Record Display for the EPA National Library Catalog
RECORD NUMBER: 6 OF 11
|OLS Field Name||OLS Field Data|
|Main Title||Foam flotation treatment of heavy metals and fluoride-bearing industrial wastewaters /|
|Author||Wilson, David J.|
|CORP Author||Vanderbilt Univ., Nashville, Tenn.;Industrial Environmental Research Lab.-Cincinnati, Ohio.

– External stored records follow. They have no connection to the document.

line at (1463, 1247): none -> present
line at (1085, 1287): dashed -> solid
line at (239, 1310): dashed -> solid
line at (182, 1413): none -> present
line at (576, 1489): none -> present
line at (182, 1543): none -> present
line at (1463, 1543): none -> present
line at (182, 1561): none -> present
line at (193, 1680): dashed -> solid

Industrial Pollution Control Div.|
|Publisher||Industrial Environmental Research Laboratory, Office of Research and Development, U.S. Environmental Protection Agency,|
|Report Number||EPA/600/2-77/072; EPA-R-803564; PB267549|
|Stock Number||PB-267 549|
|Subjects||Metals--Finishing--Waste disposal. ; Heavy metals. ; Fluorides.|
|Additional Subjects||Industrial waste treatment ; Flotation ; Water pollution control ; Surfactants ; Sewage treatment ; Metals ; Foaming agents ; Trace elements ; Concentration(Composition) ; Lead(Metal) ; Isotherms ; Separation ; Cadmium ; Mercury(Metal) ; Copper ; Zinc ; Arsenic ; Columns(Process engineering) ; Mathematical models ; Numerical analysis ; Fluorides ; Smelters ; Brasses ; Water treatment ; Potable water ; Heavy metals ; Froth floation ; Aluminum smelters ; Lead smelters|
|Collation||xi, 76 pages : illustrations ; 28 cm.|
Laboratory studies demonstrated that the floc foam flotation techniques are effective in removing lead, cadmium, mercury, copper, zinc, arsenic, and fluoride from dilute wastewaters to very low levels. Simulated as well as real industrial wastewaters were studied. Industrial wastewaters studied originated from primary aluminum smelters, secondary lead smelters, and brass mills. Copper, lead and arsenic are readily removed with Fe(OH)3 and sodium lauryl sulfate; fluoride and zinc, with Al(OH)3 and sodium lauryl sulfate; cadmium and mercury, with CuS and hexadecyltrimethylammonium bromide. Batch techniques as well as continuous flow systems were used; the latter proved to be more efficient. Possibility of surfactant recovery was investigated. Flotation column simulator computer program was also constructed. Floc foam flotation techniques are not suitable for treatment of wastes containing high concentrations of dissolved salts and adequate pH control is essential in most separations. Foam separation processes combine the attractive features of simplicity, economy, potential for recovery, and effective removal of pollutants at low concentrations in wastewaters.
EPA-600/2-77-072. Includes bibliographical references (pages 54-60).